– Вы мать, – обомлела Ева, – и задаете мне такие вопросы.
– Мать? – изумилась в свою очередь златовласка, расхохоталась и вдруг замолчала, вся погрузившись в себя и не обращая на Еву никакого внимания. «Неужели, – думала она, – Филипп отказал бедной идиотке в праве знать даже самую элементарную малость? Что стоит за этой утайкой?» В эту долю секунды ее отвращение к девушке сменилось легким сочувствием: конечно, провинциалка попала в сложнейший переплет обстоятельств и, видимо, ее брак с Филиппом обречен. Ее может спасти только чудо.
– Ты даже этого не знаешь, Ева! Я, конечно же, никакая не мать Филиппа. Открой глаза – мне 27 лет. Неужели я выгляжу на сорок шесть? И не мачеха! Я жена Афанасия Ильича. Костя ясно сказал, с тобой будет говорить жена Афанасия Ильича Билунова. С чего ты взяла, что жена и мать Филиппа одно и то же! Или ты, извини, ну полная дура? А вот с матерью Филиппа, бывшей женой Афанасия Ильича, отцом Филиппа тебе давно бы пора познакомиться! Помолвка – прекрасный повод для этого. И пусть они наконец помирятся. Филипп должен, должен просить прощения.
Лицо Евы было настолько красноречивым обвалом всех эмоций, что Варавская невольно подумала о себе – от постоянной слежки за своими чувствами она сильно убавила в эмоциональности, а это ослабляет женские чары. Но пора было курочку-дурочку свежевать.

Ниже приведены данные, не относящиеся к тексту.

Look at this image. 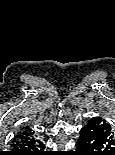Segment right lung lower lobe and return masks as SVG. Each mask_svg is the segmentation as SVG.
Listing matches in <instances>:
<instances>
[{
	"instance_id": "98d812e1",
	"label": "right lung lower lobe",
	"mask_w": 115,
	"mask_h": 155,
	"mask_svg": "<svg viewBox=\"0 0 115 155\" xmlns=\"http://www.w3.org/2000/svg\"><path fill=\"white\" fill-rule=\"evenodd\" d=\"M48 153L35 131L25 128L14 137L10 155H49Z\"/></svg>"
}]
</instances>
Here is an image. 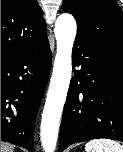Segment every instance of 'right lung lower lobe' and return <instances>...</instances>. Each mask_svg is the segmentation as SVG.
<instances>
[{"label":"right lung lower lobe","instance_id":"obj_1","mask_svg":"<svg viewBox=\"0 0 123 152\" xmlns=\"http://www.w3.org/2000/svg\"><path fill=\"white\" fill-rule=\"evenodd\" d=\"M51 66L47 36L1 56V141L34 151V125Z\"/></svg>","mask_w":123,"mask_h":152}]
</instances>
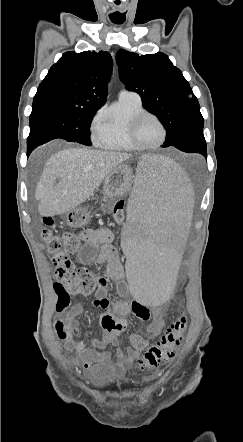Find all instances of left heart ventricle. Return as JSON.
<instances>
[{
  "instance_id": "1",
  "label": "left heart ventricle",
  "mask_w": 243,
  "mask_h": 442,
  "mask_svg": "<svg viewBox=\"0 0 243 442\" xmlns=\"http://www.w3.org/2000/svg\"><path fill=\"white\" fill-rule=\"evenodd\" d=\"M162 137V129L152 117H146L140 121L137 127L138 140L148 146L157 144Z\"/></svg>"
}]
</instances>
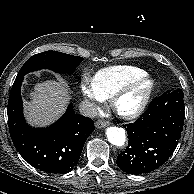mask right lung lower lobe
<instances>
[{"mask_svg":"<svg viewBox=\"0 0 194 194\" xmlns=\"http://www.w3.org/2000/svg\"><path fill=\"white\" fill-rule=\"evenodd\" d=\"M17 76L8 100V124L14 146L33 167L48 173L65 174L78 163L84 143L94 131L93 120L78 115L69 106L53 125L36 129L23 116L21 84Z\"/></svg>","mask_w":194,"mask_h":194,"instance_id":"right-lung-lower-lobe-1","label":"right lung lower lobe"}]
</instances>
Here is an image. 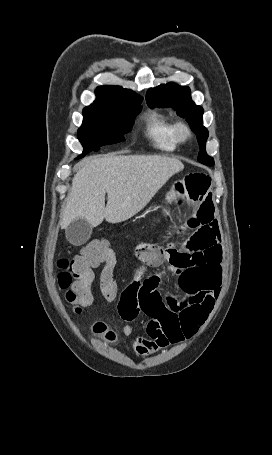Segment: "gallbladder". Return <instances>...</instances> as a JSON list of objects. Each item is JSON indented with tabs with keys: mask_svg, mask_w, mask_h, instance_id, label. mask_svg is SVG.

– Ева, я понимаю, насколько неприятно тебе все это выслушать. Я бы сгорела со стыда. Но твое незнание говорит в твою пользу. Я ожидала, каюсь, увидеть цепкую лимитчицу, которая тащит туза из колоды. Зубками тащит. А ты так наивна! Пруссаковы наобещали тебе прописку, любой вуз столицы, навешали лапшу на уши. И ты, извини, купилась. Год ишачила за харчи…
Странно, Ева поймала себя – в кипятке жутких эмоций – на мысли о том, как естественно звучат в губках Варавской все эти словечки шпаны: «купилась», «лапша»… да ей бы и мат был к лицу.
– Ломалась вокруг старухи. От тебя скрыли самое главное – Калерия Петровна страдала особого рода психической патологией, она впадала в состояние ступора, если долго оставалась одна. Нужно было, чтобы рядом с нею в квартире всегда кто-то был. Московская сиделка берет в час по десять, а то и пятнадцать рублей. И они бы платили ей стольник в день! А бывало, и платили, когда не было выхода. Ты сэкономила Пруссаковым тысячи. В общем, с тобой они низко поступили, низко. Я, кажется, говорила об этом Филиппу: открой глаза девочке. Но он, как всегда, пропустил мимо ушей.
Ева давно хотела вскочить, чтобы опрометью бежать из кабинки, но не могла понять, в какой стороне дверь и куда она положила свою сумку с ключами.
Принесли мороженое на десерт.
Пока официант расставлял хрустальные бутоны с розовой начинкой, Варавская катала по скатерти через дымок отражений стекла бронзовое кольцо для салфеток.
Внезапно официант смело положил свою ладонь сверху на ее руку. И даже прижал. Варавская сделала вид, что ничего не заметила, только постучала твердым ногтем по пустому бокалу, куда тут же было налито шампанское. У Евы голова шла кругом: как он посмел ее тронуть? Почему красота может скрывать ужасное черное сердце? Где, наконец, моя сумка? И почему Филипп ничего не сказал?
– Ева, – перебила Варавская ее мысли, – давай разрешим себе по лимонной дольке цинизма. Скушаем одну ма-а-аленькую порцию откровенности. Я не буду скрывать нашей семейной тайны: Афанасий Ильич не может развестись с Викторией Львовной. В партаппарате это не принято. Я гражданская жена Афанасия Ильича. Ситуация непростая. А ведь именно сейчас надо начинать карьеру Филиппа. Ему не до женитьбы, Ева, и если ты его по-настоящему любишь, оставь мальчика в покое. Почему постель должна приводить под венец? До тебя он жил с Верочкой Волковой, еще раньше с Милкой Кировой. Нельзя же цинично пользоваться его порядочностью, все сводить к браку. Это же мания! Пойми, мне очень непросто говорить такие откровенные вещи незнакомому человеку.